Welthandelsorganisation: Das sind die Kandidaten für den WTO-Chefposten
Ngozi Okonjo-Iweala (66, Nigeria) werden gute Chancen eingeräumt. Die Entwicklungsökonomin mit Studium an den US-Eliteuniversitäten Harvard und MIT war insgesamt 25 Jahre bei der Weltbank, die Entwicklung in ärmeren Ländern fördert. Zweimal war sie Finanzministerin und steht der Globalen Allianz für Impfstoffe und Immunisierung (Gavi) vor.
Jesús Seade Kuri (73, Mexiko) war einst WTO-Botschafter Mexikos und stellvertretender WTO-Generaldirektor. Jetzt war er als Staatssekretär für Nordamerika gerade Chefunterhändler für das neue Nordamerikanische Freihandelsabkommen (USMCA). Er stellt immer sein gutes Verhältnis zum US-Handelsbeauftragten Robert Lighthizer heraus.
Amina Mohamed (58, Kenia) war bis 2006 Kenias WTO-Botschafterin. Die Juristin war die erste Frau, die zeitweise als Präsidentin dem Rat der Mitgliedsländer vorstand, 2015 war sie Gastgeberin der WTO-Ministerkonferenz in Nairobi. Sie arbeitete in leitender Funktion beim UN-Umweltprogramm (UNEP), war Außenministerin und ist heute Ministerin für Sport und Kultur.
Yoo Myung Hee (53, Südkorea) ist Handelsministerin und war davor Diplomatin. Als Chef-Unterhändlerin hat sie unter anderem 2014 das Freihandelsabkommen mit China ausgehandelt. Als erfolgversprechend gelten die guten Beziehungen Südkoreas zur EU und zu den USA. China könnte aber eine Kandidatin aus Südkorea blockieren.
Abdel-Hamid Mamdouh (67, Ägypten) war Handelsdiplomat und später Direktor einer WTO-Abteilung. Er gilt als Insider der Genfer Handelsdiplomatie, hat aber keine Erfahrung mit politischen Ämtern. Mamdouh arbeitet für die internationale Rechtsanwaltskanzlei King & Spalding und besitzt auch die schweizerische Staatsangehörigkeit.
Tudor Ulianovschi (37, Republik Moldau) war einst Botschafter in der Schweiz, unter anderem bei der WTO, und von 2018 bis 2019 Außenminister. Er hebt in seinem Lebenslauf hervor, dass er die moldauische Delegation beim Wirtschaftselitetreffen in Davos führte.
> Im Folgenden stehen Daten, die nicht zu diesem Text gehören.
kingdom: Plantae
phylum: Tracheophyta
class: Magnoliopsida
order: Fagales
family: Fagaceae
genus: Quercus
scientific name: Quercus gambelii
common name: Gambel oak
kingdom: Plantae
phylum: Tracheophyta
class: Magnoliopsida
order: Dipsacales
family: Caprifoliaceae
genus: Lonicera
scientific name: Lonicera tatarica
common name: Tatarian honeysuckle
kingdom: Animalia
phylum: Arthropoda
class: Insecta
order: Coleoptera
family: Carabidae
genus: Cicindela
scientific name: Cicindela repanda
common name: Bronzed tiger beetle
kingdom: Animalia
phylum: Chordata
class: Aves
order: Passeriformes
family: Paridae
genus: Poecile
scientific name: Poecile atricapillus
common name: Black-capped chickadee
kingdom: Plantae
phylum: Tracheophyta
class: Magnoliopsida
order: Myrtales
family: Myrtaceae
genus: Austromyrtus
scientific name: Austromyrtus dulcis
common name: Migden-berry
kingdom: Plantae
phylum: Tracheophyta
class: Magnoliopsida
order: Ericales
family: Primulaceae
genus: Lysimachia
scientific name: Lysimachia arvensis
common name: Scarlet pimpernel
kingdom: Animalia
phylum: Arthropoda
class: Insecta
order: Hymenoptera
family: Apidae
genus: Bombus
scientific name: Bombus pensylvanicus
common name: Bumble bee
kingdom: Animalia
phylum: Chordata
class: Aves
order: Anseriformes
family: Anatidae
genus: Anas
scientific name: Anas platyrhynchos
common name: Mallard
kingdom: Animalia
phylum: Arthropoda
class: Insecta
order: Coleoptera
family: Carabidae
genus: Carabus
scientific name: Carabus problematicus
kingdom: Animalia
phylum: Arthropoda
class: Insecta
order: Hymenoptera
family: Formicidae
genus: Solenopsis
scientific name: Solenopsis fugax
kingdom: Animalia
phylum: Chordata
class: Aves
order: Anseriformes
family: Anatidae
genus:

Liam Fox (58, Großbritannien) war einst Verteidigungsminister und bis 2019 Handelsminister der konservativen Regierung. Er war ein überzeugter Verfechter des Brexits und für die neue Handelspolitik nach dem Austritt Großbritanniens aus der EU zuständig.
Mohammad Maziad Al-Tuwaijri (53, Saudi-Arabien) war einmal Wirtschaftsminister und ist jetzt Berater des Königshofes. Er studierte Aeronautik, machte dann einen MBA-Wirtschaftsabschluss und arbeitete bei den Banken HSBC und J.P. Morgan in Saudi-Arabien.